A Layered Protocol Architecture for the Internet of Agents
- URL: http://arxiv.org/abs/2511.19699v2
- Date: Wed, 26 Nov 2025 17:04:23 GMT
- Title: A Layered Protocol Architecture for the Internet of Agents
- Authors: Charles Fleming, Vijoy Pandey, Luca Muscariello, Ramana Kompella,
- Abstract summary: We propose two new layers: an Agent Communication Layer (L8) and an Agent Semantic Negotiation Layer (L9)<n>L8 formalizes the structure of communication, standardizing message envelopes, speech-act performatives, and interaction patterns.<n>L9, which does not exist today, formalizes the meaning of communication, enabling agents to discover, negotiate, and lock a "Shared Context"

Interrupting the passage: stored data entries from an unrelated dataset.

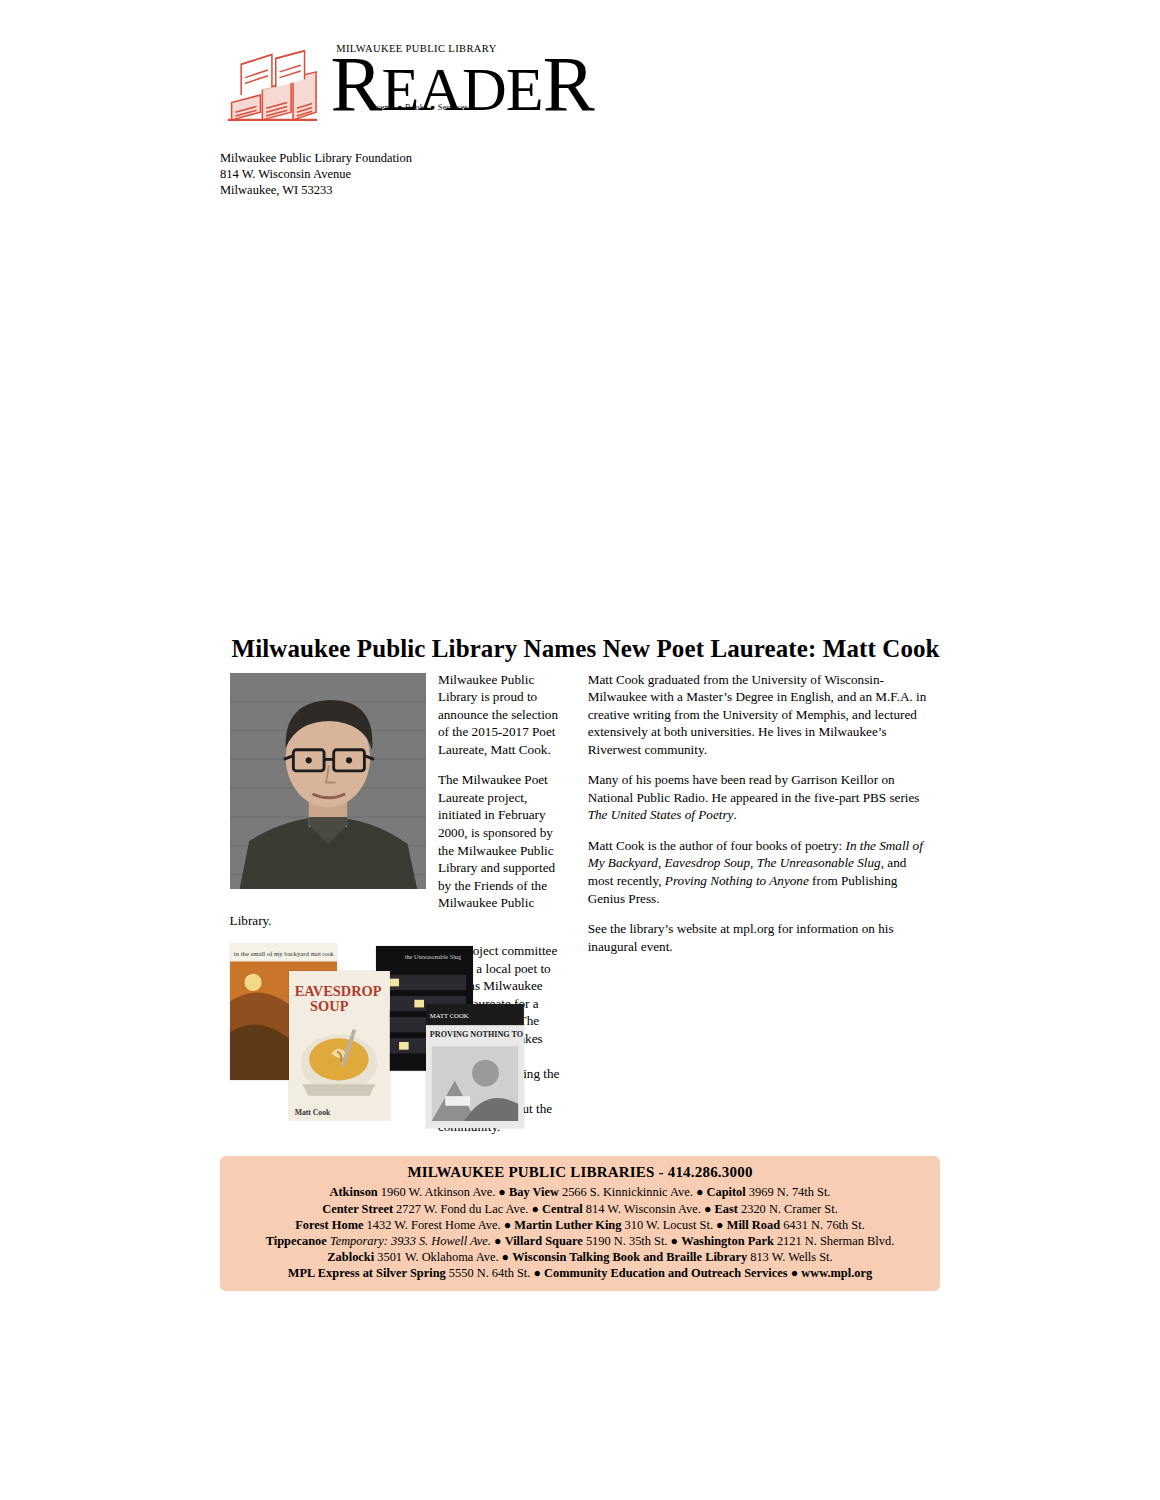Milwaukee Public Library
READER Events ● Books ● Services
Milwaukee Public Library Foundation
814 W. Wisconsin Avenue
Milwaukee, WI 53233
Milwaukee Public Library Names New Poet Laureate: Matt Cook
Milwaukee Public Library is proud to announce the selection of the 2015-2017 Poet Laureate, Matt Cook.
The Milwaukee Poet Laureate project, initiated in February 2000, is sponsored by the Milwaukee Public Library and supported by the Friends of the Milwaukee Public Library.
in the small of my backyard matt cook
EAVESDROP SOUP Matt Cook
the Unreasonable Slug Matt Cook
MATT COOK PROVING NOTHING TO ANYONE
The project committee selects a local poet to serve as Milwaukee Poet Laureate for a two-year term. The poet laureate makes several guest appearances during the term, promoting poetry throughout the community.
Matt Cook graduated from the University of Wisconsin-Milwaukee with a Master’s Degree in English, and an M.F.A. in creative writing from the University of Memphis, and lectured extensively at both universities. He lives in Milwaukee’s Riverwest community.
Many of his poems have been read by Garrison Keillor on National Public Radio. He appeared in the five-part PBS series The United States of Poetry.
Matt Cook is the author of four books of poetry: In the Small of My Backyard, Eavesdrop Soup, The Unreasonable Slug, and most recently, Proving Nothing to Anyone from Publishing Genius Press.
See the library’s website at mpl.org for information on his inaugural event.
MILWAUKEE PUBLIC LIBRARIES - 414.286.3000
Atkinson 1960 W. Atkinson Ave. ● Bay View 2566 S. Kinnickinnic Ave. ● Capitol 3969 N. 74th St.
Center Street 2727 W. Fond du Lac Ave. ● Central 814 W. Wisconsin Ave. ● East 2320 N. Cramer St.
Forest Home 1432 W. Forest Home Ave. ● Martin Luther King 310 W. Locust St. ● Mill Road 6431 N. 76th St.
Tippecanoe Temporary: 3933 S. Howell Ave. ● Villard Square 5190 N. 35th St. ● Washington Park 2121 N. Sherman Blvd.
Zablocki 3501 W. Oklahoma Ave. ● Wisconsin Talking Book and Braille Library 813 W. Wells St.
MPL Express at Silver Spring 5550 N. 64th St. ● Community Education and Outreach Services ● www.mpl.org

- Score: 7.066470610779628
- License: http://creativecommons.org/licenses/by/4.0/
- Abstract: Large Language Models (LLMs) have demonstrated remarkable performance improvements and the ability to learn domain-specific languages (DSLs), including APIs and tool interfaces. This capability has enabled the creation of AI agents that can perform preliminary computations and act through tool calling, now being standardized via protocols like MCP. However, LLMs face fundamental limitations: their context windows cannot grow indefinitely, constraining their memory and computational capacity. Agent collaboration emerges as essential for solving increasingly complex problems, mirroring how computational systems rely on different types of memory to scale. The "Internet of Agents" (IoA) represents the communication stack that enables agents to scale by distributing computation across collaborating entities. Current network architectural stacks (OSI and TCP/IP) were designed for data delivery between hosts and processes, not for agent collaboration with semantic understanding. To address this gap, we propose two new layers: an Agent Communication Layer (L8) and an Agent Semantic Negotiation Layer (L9). L8 formalizes the structure of communication, standardizing message envelopes, speech-act performatives (e.g., REQUEST, INFORM), and interaction patterns (e.g., request-reply, publish-subscribe), building on protocols like MCP. L9, which does not exist today, formalizes the meaning of communication, enabling agents to discover, negotiate, and lock a "Shared Context" -- a formal schema defining the concepts, tasks, and parameters relevant to their interaction. Together, these layers provide the foundation for scalable, distributed agent collaboration, enabling the next generation of multi-agentic systems.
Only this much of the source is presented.